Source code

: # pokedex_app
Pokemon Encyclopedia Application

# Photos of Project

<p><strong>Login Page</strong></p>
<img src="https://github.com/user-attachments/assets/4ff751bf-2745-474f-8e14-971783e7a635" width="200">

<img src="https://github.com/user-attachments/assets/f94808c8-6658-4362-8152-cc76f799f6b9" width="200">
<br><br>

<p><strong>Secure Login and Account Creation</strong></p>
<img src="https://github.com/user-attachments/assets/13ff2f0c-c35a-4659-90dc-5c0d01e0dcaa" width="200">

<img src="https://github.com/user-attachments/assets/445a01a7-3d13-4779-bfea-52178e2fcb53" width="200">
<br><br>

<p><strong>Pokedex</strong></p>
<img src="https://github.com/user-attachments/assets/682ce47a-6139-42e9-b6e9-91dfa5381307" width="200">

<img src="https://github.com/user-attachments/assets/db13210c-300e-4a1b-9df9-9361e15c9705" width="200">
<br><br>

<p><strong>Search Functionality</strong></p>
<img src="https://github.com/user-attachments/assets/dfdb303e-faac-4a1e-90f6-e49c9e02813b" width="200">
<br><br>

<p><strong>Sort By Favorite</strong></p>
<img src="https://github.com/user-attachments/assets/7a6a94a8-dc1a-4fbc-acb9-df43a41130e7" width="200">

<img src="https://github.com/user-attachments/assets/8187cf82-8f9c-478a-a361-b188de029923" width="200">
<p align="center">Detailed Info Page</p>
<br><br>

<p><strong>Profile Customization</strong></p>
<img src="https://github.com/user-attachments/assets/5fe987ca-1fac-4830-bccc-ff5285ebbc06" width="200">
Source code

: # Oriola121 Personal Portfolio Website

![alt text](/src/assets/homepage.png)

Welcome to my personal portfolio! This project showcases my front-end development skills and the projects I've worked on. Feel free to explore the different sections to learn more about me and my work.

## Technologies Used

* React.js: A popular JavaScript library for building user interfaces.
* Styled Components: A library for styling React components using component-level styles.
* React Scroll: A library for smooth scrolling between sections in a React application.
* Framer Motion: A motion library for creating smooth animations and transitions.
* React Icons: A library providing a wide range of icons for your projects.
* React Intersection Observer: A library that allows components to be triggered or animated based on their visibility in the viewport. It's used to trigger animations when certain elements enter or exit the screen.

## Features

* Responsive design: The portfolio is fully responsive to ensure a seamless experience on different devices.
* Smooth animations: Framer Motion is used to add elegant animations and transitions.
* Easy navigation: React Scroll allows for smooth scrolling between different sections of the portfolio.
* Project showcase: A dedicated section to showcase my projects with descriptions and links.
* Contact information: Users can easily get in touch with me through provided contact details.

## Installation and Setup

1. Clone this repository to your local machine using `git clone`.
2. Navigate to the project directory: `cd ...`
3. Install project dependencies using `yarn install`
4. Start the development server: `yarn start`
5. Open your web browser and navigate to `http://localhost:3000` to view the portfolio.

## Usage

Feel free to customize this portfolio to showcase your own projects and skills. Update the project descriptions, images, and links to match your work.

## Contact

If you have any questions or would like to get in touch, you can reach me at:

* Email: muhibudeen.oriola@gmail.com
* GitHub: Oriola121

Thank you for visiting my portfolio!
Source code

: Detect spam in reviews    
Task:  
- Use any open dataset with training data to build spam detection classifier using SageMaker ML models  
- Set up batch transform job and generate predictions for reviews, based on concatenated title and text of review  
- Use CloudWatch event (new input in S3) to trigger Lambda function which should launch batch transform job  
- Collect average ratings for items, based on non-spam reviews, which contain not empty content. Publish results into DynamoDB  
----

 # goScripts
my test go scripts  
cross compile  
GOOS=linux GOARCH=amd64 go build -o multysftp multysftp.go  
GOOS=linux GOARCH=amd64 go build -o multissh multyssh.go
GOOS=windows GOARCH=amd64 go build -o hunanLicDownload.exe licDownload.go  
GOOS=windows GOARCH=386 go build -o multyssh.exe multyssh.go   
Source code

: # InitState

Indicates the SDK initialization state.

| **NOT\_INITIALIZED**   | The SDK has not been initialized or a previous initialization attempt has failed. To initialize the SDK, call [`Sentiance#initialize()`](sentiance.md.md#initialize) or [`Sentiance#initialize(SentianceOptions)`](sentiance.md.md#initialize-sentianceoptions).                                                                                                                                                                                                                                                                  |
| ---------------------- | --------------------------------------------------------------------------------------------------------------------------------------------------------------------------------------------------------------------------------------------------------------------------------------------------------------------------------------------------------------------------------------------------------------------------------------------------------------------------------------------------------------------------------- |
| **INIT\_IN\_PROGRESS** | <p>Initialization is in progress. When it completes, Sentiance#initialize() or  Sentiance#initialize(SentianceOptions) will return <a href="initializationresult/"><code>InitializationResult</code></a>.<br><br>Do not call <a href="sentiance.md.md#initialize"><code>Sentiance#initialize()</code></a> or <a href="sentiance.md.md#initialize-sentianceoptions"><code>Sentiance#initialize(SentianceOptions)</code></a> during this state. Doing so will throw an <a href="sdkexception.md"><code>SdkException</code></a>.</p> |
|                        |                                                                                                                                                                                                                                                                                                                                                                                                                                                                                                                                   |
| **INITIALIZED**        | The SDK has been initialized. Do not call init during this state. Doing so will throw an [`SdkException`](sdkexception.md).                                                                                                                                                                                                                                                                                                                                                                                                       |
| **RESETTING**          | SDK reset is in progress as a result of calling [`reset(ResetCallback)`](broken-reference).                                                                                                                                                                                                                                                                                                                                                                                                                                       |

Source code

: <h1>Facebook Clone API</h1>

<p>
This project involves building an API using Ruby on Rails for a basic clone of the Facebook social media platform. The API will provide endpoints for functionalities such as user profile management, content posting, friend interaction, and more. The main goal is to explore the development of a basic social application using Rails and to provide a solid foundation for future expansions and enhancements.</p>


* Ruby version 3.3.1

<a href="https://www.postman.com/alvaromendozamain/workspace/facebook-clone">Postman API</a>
══════════════════════════════
[What you should do] Print every line of the listing above verbatim, with nothing changed.

[Solution to this exercise]
Source code

: # pokedex_app
Pokemon Encyclopedia Application

# Photos of Project

<p><strong>Login Page</strong></p>
<img src="https://github.com/user-attachments/assets/4ff751bf-2745-474f-8e14-971783e7a635" width="200">

<img src="https://github.com/user-attachments/assets/f94808c8-6658-4362-8152-cc76f799f6b9" width="200">
<br><br>

<p><strong>Secure Login and Account Creation</strong></p>
<img src="https://github.com/user-attachments/assets/13ff2f0c-c35a-4659-90dc-5c0d01e0dcaa" width="200">

<img src="https://github.com/user-attachments/assets/445a01a7-3d13-4779-bfea-52178e2fcb53" width="200">
<br><br>

<p><strong>Pokedex</strong></p>
<img src="https://github.com/user-attachments/assets/682ce47a-6139-42e9-b6e9-91dfa5381307" width="200">

<img src="https://github.com/user-attachments/assets/db13210c-300e-4a1b-9df9-9361e15c9705" width="200">
<br><br>

<p><strong>Search Functionality</strong></p>
<img src="https://github.com/user-attachments/assets/dfdb303e-faac-4a1e-90f6-e49c9e02813b" width="200">
<br><br>

<p><strong>Sort By Favorite</strong></p>
<img src="https://github.com/user-attachments/assets/7a6a94a8-dc1a-4fbc-acb9-df43a41130e7" width="200">

<img src="https://github.com/user-attachments/assets/8187cf82-8f9c-478a-a361-b188de029923" width="200">
<p align="center">Detailed Info Page</p>
<br><br>

<p><strong>Profile Customization</strong></p>
<img src="https://github.com/user-attachments/assets/5fe987ca-1fac-4830-bccc-ff5285ebbc06" width="200">
Source code

: # Oriola121 Personal Portfolio Website

![alt text](/src/assets/homepage.png)

Welcome to my personal portfolio! This project showcases my front-end development skills and the projects I've worked on. Feel free to explore the different sections to learn more about me and my work.

## Technologies Used

* React.js: A popular JavaScript library for building user interfaces.
* Styled Components: A library for styling React components using component-level styles.
* React Scroll: A library for smooth scrolling between sections in a React application.
* Framer Motion: A motion library for creating smooth animations and transitions.
* React Icons: A library providing a wide range of icons for your projects.
* React Intersection Observer: A library that allows components to be triggered or animated based on their visibility in the viewport. It's used to trigger animations when certain elements enter or exit the screen.

## Features

* Responsive design: The portfolio is fully responsive to ensure a seamless experience on different devices.
* Smooth animations: Framer Motion is used to add elegant animations and transitions.
* Easy navigation: React Scroll allows for smooth scrolling between different sections of the portfolio.
* Project showcase: A dedicated section to showcase my projects with descriptions and links.
* Contact information: Users can easily get in touch with me through provided contact details.

## Installation and Setup

1. Clone this repository to your local machine using `git clone`.
2. Navigate to the project directory: `cd ...`
3. Install project dependencies using `yarn install`
4. Start the development server: `yarn start`
5. Open your web browser and navigate to `http://localhost:3000` to view the portfolio.

## Usage

Feel free to customize this portfolio to showcase your own projects and skills. Update the project descriptions, images, and links to match your work.

## Contact

If you have any questions or would like to get in touch, you can reach me at:

* Email: muhibudeen.oriola@gmail.com
* GitHub: Oriola121

Thank you for visiting my portfolio!
Source code

: Detect spam in reviews    
Task:  
- Use any open dataset with training data to build spam detection classifier using SageMaker ML models  
- Set up batch transform job and generate predictions for reviews, based on concatenated title and text of review  
- Use CloudWatch event (new input in S3) to trigger Lambda function which should launch batch transform job  
- Collect average ratings for items, based on non-spam reviews, which contain not empty content. Publish results into DynamoDB  
----

 # goScripts
my test go scripts  
cross compile  
GOOS=linux GOARCH=amd64 go build -o multysftp multysftp.go  
GOOS=linux GOARCH=amd64 go build -o multissh multyssh.go
GOOS=windows GOARCH=amd64 go build -o hunanLicDownload.exe licDownload.go  
GOOS=windows GOARCH=386 go build -o multyssh.exe multyssh.go   
Source code

: # InitState

Indicates the SDK initialization state.

| **NOT\_INITIALIZED**   | The SDK has not been initialized or a previous initialization attempt has failed. To initialize the SDK, call [`Sentiance#initialize()`](sentiance.md.md#initialize) or [`Sentiance#initialize(SentianceOptions)`](sentiance.md.md#initialize-sentianceoptions).                                                                                                                                                                                                                                                                  |
| ---------------------- | --------------------------------------------------------------------------------------------------------------------------------------------------------------------------------------------------------------------------------------------------------------------------------------------------------------------------------------------------------------------------------------------------------------------------------------------------------------------------------------------------------------------------------- |
| **INIT\_IN\_PROGRESS** | <p>Initialization is in progress. When it completes, Sentiance#initialize() or  Sentiance#initialize(SentianceOptions) will return <a href="initializationresult/"><code>InitializationResult</code></a>.<br><br>Do not call <a href="sentiance.md.md#initialize"><code>Sentiance#initialize()</code></a> or <a href="sentiance.md.md#initialize-sentianceoptions"><code>Sentiance#initialize(SentianceOptions)</code></a> during this state. Doing so will throw an <a href="sdkexception.md"><code>SdkException</code></a>.</p> |
|                        |                                                                                                                                                                                                                                                                                                                                                                                                                                                                                                                                   |
| **INITIALIZED**        | The SDK has been initialized. Do not call init during this state. Doing so will throw an [`SdkException`](sdkexception.md).                                                                                                                                                                                                                                                                                                                                                                                                       |
| **RESETTING**          | SDK reset is in progress as a result of calling [`reset(ResetCallback)`](broken-reference).                                                                                                                                                                                                                                                                                                                                                                                                                                       |

Source code

: <h1>Facebook Clone API</h1>

<p>
This project involves building an API using Ruby on Rails for a basic clone of the Facebook social media platform. The API will provide endpoints for functionalities such as user profile management, content posting, friend interaction, and more. The main goal is to explore the development of a basic social application using Rails and to provide a solid foundation for future expansions and enhancements.</p>


* Ruby version 3.3.1

<a href="https://www.postman.com/alvaromendozamain/workspace/facebook-clone">Postman API</a>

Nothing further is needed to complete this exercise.